*PROBLEM TO WORK ON*
Every line with "mais" in it should be copied from the data.
*** Begin section ***
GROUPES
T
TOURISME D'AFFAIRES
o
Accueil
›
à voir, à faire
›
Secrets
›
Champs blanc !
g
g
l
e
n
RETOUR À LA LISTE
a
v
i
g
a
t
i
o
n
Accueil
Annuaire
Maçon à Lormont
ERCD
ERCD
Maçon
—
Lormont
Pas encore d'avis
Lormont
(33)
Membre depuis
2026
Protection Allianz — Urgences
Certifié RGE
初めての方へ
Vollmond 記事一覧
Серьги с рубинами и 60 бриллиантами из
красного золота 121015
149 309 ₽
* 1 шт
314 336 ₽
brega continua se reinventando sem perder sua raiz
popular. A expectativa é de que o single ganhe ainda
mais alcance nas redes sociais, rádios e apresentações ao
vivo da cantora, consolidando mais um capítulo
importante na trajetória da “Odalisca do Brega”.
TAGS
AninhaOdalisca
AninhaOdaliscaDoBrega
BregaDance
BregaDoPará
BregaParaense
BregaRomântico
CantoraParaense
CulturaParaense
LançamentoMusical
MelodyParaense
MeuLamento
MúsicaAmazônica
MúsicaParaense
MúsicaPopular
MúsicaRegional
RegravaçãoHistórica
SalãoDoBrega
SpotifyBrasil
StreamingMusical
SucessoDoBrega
*** End section ***
*RESULT*
mais alcance nas redes sociais, rádios e apresentações ao
vivo da cantora, consolidando mais um capítulo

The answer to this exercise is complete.